═════ Section du texte

Et il n’y a pas volonté chez l’auteur de faire en sorte que la forme renvoie précisément à une réalité au mépris des autres car le lecteur, en reconnaissant avec son ipséité l’espace qu’il découvre par sa lecture, peut inventer constamment, avec une fantaisie débridée, une liaison entre les lieux, entre les espaces, devenant par là-même un voyageur au sein de la page qui, en s’appropriant l’espace d’une forme poétique, se remémore quantité d’espaces, intimes ou grandiloquents, qu’il a pu traverser.
L’espace instauré par la forme de son dernier recueil paru aux éditions des Etats Civils, des fois des regrets comme, est d’une grande force car il ne se tient pas en bloc face au regard du lecteur, comme une réalité existant de fait qu’il serait permis d’observer, ou d’imaginer. Cet espace est inséparable de la traversée qui en est faite, de la progression du regard qui le fait se matérialiser au fil de la lecture, de l’avancée imaginaire des yeux du lecteur dans le réceptacle de la page.
En effet, il n’y a pas d’espace qui existe en soi, mais l’espace ne peut exister que dans sa traversée possible pour Romain Fustier. Si la forme poétique instaurée dans ce recueil est indéfectiblement liée à l’idée de progression du regard, de la marche du promeneur, c’est parce que les strophes au fur et à mesure vont en s’attachant à chaque fois un vers supplémentaire – façon qu’a le lecteur de davantage prendre possession de l’espace –, séparées qu’elles sont, toujours, par un unique vers qui est comme un refrain, qui est comme la respiration du marcheur, qui est comme le point d’orgue sur la partition musicale, d’une fugue qui ne cesse de croître.
Cette idée de progression tient aussi à l’utilisation que fait Romain Fustier des incises, perturbant l’aspect linéaire de la lecture en faisant en sorte que le sujet parfois ne trouve pas sa résolution sous forme d’un verbe avant que des éléments lui étant apparemment étrangers – mais en réalité il n’en est rien – lui soient d’abord donnés. Si la progression n’est pas linéaire, c’est parce que le geste du lecteur prenant possession de l’espace formel ne peut être que tâtonnant, audacieux, persévérant dans son être :
la buanderie prend une odeur / de chaud à cette époque / quand marche le sèche-linge // vapeur repassage à la vitre // en buée de presque novembre / une odeur t’affirme-t-elle / de pressing lavage & essorage / comme si changeait le climat // que l’humidité les murs // traversait jusqu’à ns flambée / de branchages à l’heure / où les gelées blanches froidissent / & que blanchit le jardin / en coton viscose & acryliqueRomain Fustier invite ainsi chaque lecteur à réinventer sa lecture, c’est-à-dire l’appropriation de l’espace instauré par les formes poétiques, en cassant la linéarité qui la fonde le plus souvent. Il n’y a pas de lecture qui soit linéaire, nous chuchote inlassablement Romain Fustier, puisqu’il n’y a pas de découverte de l’espace qui puisse être telle.

══════════
═════ Données enregistrées

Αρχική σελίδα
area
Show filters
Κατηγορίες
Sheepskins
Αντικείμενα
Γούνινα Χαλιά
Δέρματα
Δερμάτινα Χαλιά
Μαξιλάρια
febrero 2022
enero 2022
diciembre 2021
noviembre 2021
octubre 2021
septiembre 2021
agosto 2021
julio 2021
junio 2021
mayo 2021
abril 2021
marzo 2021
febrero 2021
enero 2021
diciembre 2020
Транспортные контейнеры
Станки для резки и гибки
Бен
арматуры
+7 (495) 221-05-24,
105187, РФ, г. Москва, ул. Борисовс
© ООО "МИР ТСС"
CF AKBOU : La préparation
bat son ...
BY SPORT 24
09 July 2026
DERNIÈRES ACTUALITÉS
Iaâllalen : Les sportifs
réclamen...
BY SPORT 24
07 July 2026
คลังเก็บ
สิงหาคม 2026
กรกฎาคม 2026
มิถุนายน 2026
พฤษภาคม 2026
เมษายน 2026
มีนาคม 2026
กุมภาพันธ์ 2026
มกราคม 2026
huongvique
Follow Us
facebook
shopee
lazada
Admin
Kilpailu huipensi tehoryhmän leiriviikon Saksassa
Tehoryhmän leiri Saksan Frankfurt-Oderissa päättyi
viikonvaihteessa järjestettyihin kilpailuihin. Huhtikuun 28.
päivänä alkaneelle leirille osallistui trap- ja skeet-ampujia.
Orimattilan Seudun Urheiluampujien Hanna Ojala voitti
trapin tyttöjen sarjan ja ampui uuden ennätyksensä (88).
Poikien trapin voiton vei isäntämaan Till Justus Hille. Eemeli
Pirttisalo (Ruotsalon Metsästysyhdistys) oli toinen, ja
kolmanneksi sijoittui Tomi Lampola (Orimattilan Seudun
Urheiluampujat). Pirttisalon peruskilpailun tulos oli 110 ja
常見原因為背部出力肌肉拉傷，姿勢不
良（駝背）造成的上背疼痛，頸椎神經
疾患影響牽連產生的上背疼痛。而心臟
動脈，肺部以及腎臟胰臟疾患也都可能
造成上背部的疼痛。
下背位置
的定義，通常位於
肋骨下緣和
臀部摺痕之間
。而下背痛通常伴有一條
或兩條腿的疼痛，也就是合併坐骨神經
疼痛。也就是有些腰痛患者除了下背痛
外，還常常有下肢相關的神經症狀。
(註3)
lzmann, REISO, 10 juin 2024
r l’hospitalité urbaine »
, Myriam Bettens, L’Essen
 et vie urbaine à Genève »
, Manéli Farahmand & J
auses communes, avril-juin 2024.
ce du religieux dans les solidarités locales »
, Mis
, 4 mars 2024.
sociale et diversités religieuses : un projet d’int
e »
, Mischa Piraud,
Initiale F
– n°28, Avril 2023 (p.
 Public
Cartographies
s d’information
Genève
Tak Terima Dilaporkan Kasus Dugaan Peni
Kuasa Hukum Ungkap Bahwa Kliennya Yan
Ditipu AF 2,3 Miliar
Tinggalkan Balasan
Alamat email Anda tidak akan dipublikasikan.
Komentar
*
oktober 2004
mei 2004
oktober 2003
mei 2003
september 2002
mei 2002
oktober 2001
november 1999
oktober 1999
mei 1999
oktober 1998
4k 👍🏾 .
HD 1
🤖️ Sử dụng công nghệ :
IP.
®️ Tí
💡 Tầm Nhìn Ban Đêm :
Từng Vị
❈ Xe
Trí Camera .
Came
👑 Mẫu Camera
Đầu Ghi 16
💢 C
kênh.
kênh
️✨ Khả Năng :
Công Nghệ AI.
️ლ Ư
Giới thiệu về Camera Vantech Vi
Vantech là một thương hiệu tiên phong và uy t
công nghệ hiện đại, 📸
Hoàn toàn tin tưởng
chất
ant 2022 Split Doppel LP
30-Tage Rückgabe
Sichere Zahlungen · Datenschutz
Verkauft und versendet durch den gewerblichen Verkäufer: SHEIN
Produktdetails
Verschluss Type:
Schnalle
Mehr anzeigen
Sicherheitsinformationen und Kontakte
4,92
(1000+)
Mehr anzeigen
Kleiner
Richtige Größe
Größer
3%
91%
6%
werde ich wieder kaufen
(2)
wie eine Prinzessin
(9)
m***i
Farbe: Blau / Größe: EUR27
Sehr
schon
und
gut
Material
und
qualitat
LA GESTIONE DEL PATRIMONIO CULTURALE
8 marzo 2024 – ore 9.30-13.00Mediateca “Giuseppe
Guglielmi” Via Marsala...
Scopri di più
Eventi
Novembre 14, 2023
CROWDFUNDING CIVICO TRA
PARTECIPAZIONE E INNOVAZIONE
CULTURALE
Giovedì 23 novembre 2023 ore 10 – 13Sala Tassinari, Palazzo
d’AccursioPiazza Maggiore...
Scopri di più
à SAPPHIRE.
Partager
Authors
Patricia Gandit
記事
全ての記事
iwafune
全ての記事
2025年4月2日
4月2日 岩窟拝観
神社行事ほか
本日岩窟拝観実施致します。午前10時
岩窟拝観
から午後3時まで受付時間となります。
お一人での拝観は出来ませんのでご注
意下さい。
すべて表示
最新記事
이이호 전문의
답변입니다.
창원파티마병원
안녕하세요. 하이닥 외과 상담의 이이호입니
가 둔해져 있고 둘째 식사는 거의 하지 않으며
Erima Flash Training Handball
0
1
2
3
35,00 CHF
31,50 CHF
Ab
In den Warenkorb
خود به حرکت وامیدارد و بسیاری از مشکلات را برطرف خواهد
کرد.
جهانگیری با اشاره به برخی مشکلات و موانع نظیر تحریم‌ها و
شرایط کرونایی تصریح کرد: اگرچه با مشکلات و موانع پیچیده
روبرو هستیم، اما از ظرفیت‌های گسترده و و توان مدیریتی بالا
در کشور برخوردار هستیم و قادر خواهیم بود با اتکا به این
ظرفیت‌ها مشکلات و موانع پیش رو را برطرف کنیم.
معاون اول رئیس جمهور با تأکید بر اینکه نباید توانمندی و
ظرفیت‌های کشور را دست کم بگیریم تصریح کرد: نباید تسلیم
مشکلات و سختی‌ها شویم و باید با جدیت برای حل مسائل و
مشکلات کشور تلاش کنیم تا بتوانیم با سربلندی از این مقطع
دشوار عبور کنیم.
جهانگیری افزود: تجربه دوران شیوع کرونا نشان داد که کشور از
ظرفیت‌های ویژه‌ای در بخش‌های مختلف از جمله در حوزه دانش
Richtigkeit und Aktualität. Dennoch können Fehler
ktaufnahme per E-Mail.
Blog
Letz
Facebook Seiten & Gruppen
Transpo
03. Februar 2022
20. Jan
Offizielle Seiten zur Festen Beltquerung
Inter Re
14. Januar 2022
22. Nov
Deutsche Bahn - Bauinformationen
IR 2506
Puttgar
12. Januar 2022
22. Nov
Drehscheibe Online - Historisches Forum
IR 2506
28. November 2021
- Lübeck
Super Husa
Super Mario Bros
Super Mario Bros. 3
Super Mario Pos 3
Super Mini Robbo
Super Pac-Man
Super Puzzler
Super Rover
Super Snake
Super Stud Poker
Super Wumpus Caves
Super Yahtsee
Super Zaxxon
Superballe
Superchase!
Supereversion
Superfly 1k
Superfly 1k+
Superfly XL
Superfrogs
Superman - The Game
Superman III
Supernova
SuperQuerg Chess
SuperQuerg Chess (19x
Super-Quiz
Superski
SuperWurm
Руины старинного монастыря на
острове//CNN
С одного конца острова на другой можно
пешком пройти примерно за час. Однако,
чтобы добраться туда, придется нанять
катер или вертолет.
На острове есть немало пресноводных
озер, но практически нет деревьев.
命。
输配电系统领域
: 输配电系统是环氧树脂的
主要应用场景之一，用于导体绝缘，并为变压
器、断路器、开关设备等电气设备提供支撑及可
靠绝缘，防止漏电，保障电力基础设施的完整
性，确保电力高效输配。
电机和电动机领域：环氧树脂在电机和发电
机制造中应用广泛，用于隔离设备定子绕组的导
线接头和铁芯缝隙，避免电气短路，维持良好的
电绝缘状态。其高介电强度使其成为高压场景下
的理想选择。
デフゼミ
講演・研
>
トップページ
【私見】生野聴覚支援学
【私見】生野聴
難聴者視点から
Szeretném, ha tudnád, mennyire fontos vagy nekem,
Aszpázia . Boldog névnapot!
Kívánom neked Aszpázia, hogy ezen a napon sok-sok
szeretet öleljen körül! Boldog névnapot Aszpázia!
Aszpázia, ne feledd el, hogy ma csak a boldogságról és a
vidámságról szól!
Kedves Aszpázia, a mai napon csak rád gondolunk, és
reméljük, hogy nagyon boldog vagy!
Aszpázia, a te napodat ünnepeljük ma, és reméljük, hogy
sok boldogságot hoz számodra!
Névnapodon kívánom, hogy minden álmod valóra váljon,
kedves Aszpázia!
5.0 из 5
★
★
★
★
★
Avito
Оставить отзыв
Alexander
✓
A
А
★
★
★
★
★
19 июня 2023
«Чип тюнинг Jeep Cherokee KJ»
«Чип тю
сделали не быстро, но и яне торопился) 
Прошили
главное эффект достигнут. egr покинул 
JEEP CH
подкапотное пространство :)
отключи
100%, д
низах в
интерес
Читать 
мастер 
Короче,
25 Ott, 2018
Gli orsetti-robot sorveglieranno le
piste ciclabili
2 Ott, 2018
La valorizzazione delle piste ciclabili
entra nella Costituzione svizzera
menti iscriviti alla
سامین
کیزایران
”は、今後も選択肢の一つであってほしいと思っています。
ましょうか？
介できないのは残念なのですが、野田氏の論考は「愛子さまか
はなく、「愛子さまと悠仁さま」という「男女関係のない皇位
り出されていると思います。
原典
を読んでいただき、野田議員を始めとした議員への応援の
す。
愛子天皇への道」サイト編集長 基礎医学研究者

══════════

### [Consigne]
D'après le texte sur le recueil de Romain Fustier, qu'est-ce qui sépare toujours les strophes entre elles ?

### [Zone de réponse]
Un unique vers, qui est comme un refrain.